Background and aims Invasive and non-invasive ventilation of the neonate may be associated with local and systemic complications due to mechanical trauma to lung tissues and their inflammatory response. A key objective of mechanical ventilation is to reduce its duration and side effects. Neurally Adjusted Ventilatory Assist (NAVA), a method that uses the electrical activity of the diaphragm (EAdi) as a signal to trigger the mechanical ventilatory breaths, may improve synchronisation between patient and ventilator and optimise the gas volume delivered to the lungs, according to the patient needs, eventually reducing volu- and biotrauma. We aimed to test the effectiveness of NAVA in the neonate.
Methods We present three preterm babies with severe respiratory distress syndrome that failed several attempts of weaning and extubation, and two full-term new-borns with amniotic fluid aspiration that could be successfully managed after changing from conventional ventilation to NAVA.
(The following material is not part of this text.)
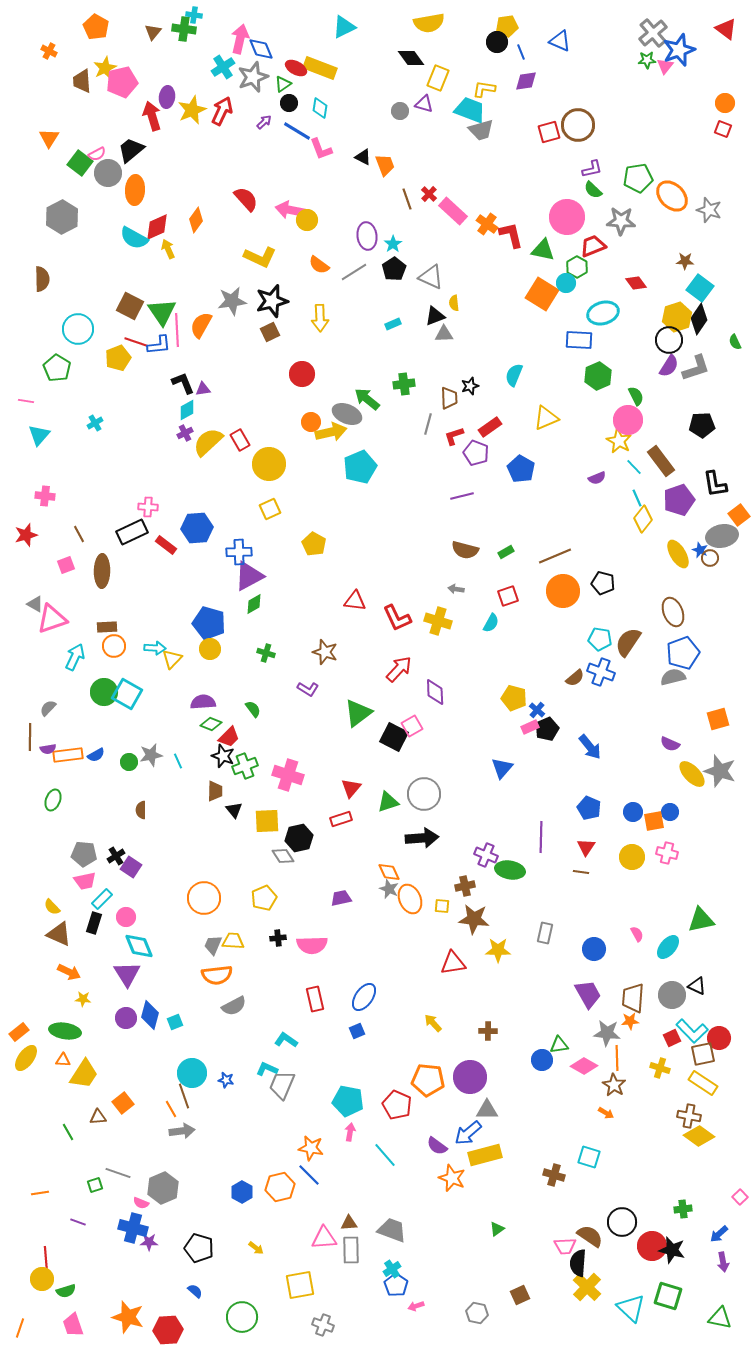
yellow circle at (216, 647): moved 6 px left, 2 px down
Results Our most frequent observations were a reduction in the Peak Inspiratory Pressure and in the need of FiO2, after changing from S-IMV, A/C or Pressure Regulated Volume Control to NAVA. We also observed a reduction in respiratory rate and an increase in the patients’ comfort. After extubation, during NIV-NAVA, the patients remained stable and confortable, even with the presence of air-leaks up to 90%. No patient required reintubation.
Conclusions NAVA is effective in weaning and extubation of neonates and seems to provide more comfort to the patients. Further studies are needed to assess whether short-term benefits are reflected in better outcomes in the long run.